Force models to return specific data formats like JSON for programmatic use. Configure through three methods:
  • Visual Editor
  • JSON Schema
  • AI Generation
User-friendly interface for simple structures. Add fields with names and types, mark required fields, set descriptions. The editor generates JSON Schema automatically.
Models with native JSON support handle structured outputs reliably. For others, Dify includes the schema in prompts, but results may vary.

Memory and File Processing

Enable Memory to maintain context across multiple LLM calls within a chatflow conversation.

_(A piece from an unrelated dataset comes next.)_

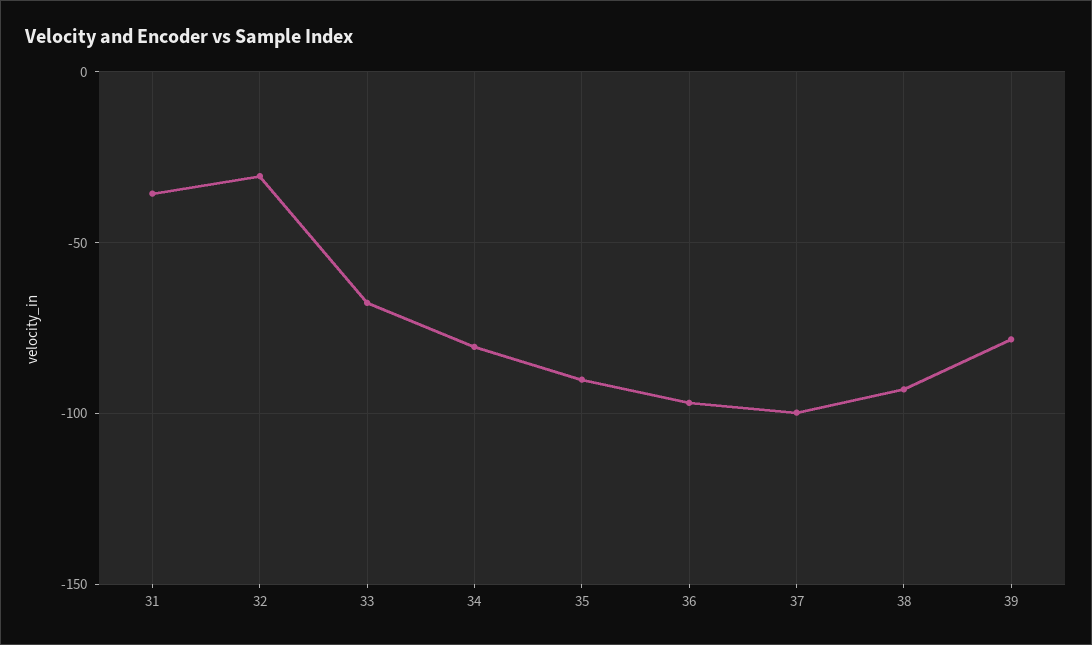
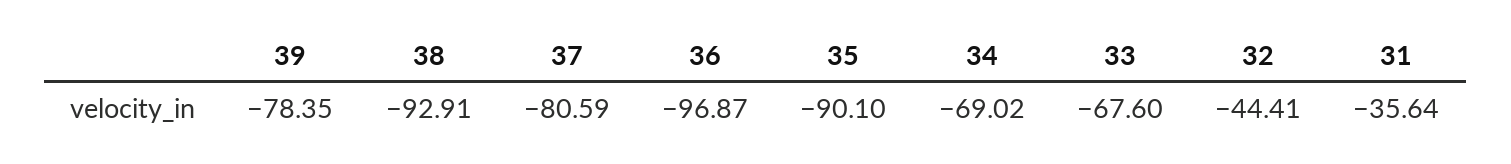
32: -30 -> -44.41
34: -80 -> -69.02
37: -100 -> -80.59

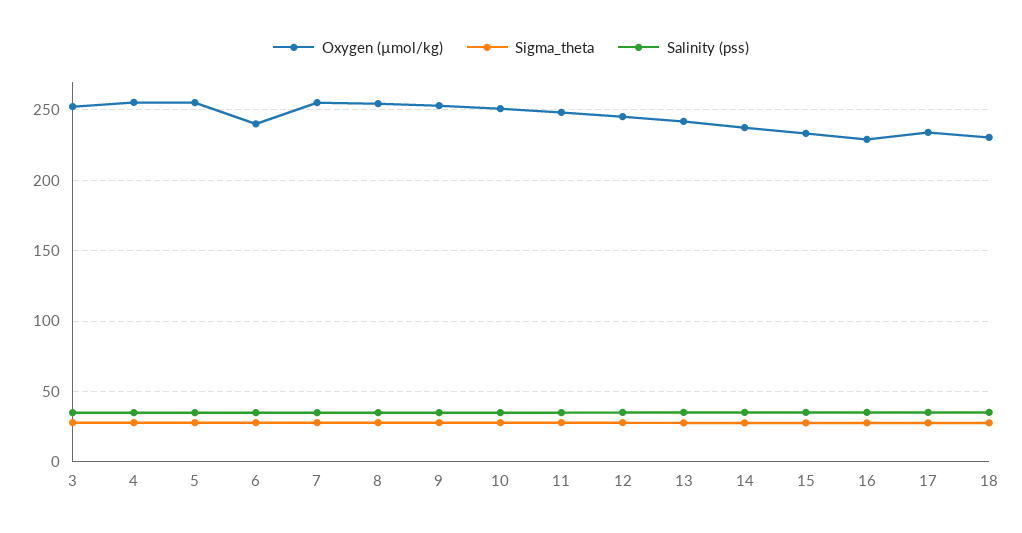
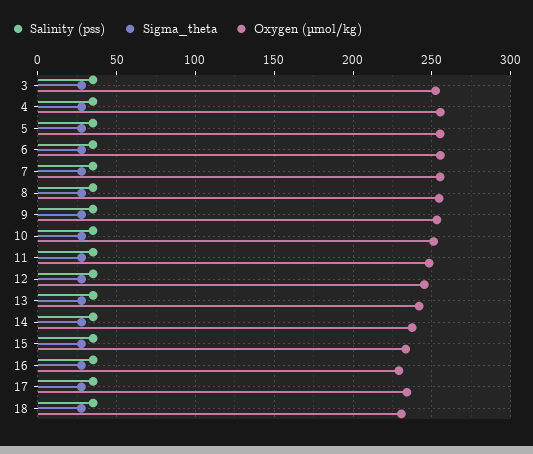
Oxygen (µmol/kg), 6: 240 -> 255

When enabled, previous interactions will be included in subsequent prompts as formatted user - assistant outputs. You can customize what goes into the user prompts by editing the USER template. Memory is node-specific and doesn’t persist between different conversations. For File Processing, add file variables to prompts for multimodal models. GPT-4V handles images, Claude processes PDFs directly, while other models might need preprocessing.

Vision Configuration

When processing images, you can control the detail level:
  • High detail - Better accuracy for complex images but uses more tokens
  • Low detail - Faster processing with fewer tokens for simple images
The default variable selector for vision is sys.files which automatically picks up files from the Start node.
File Processing

File processing with multimodal LLMs

For conversation history in completion models, insert conversation variables to maintain multi-turn context:
Conversation History

Using conversation history variables

Jinja2 Template Support

LLM prompts support Jinja2 templating for advanced variable handling. When you use Jinja2 mode (edition_type: "jinja2"), you can:
{% for item in search_results %}
{{ loop.index }}. {{ item.title }}: {{ item.content }}
{% endfor %}
Jinja2 variables are processed separately from regular variable substitution, allowing for loops, conditionals, and complex data transformations within prompts.

Streaming Output

LLM nodes support streaming output by default. Each text chunk is yielded as a RunStreamChunkEvent, enabling real-time response display. File outputs (images, documents) are processed and saved automatically during streaming.

Error Handling

Configure retry behavior for failed LLM calls. Set maximum retry attempts, intervals between retries, and backoff multipliers. Define fallback strategies like default values, error routing, or alternative models when retries aren’t sufficient.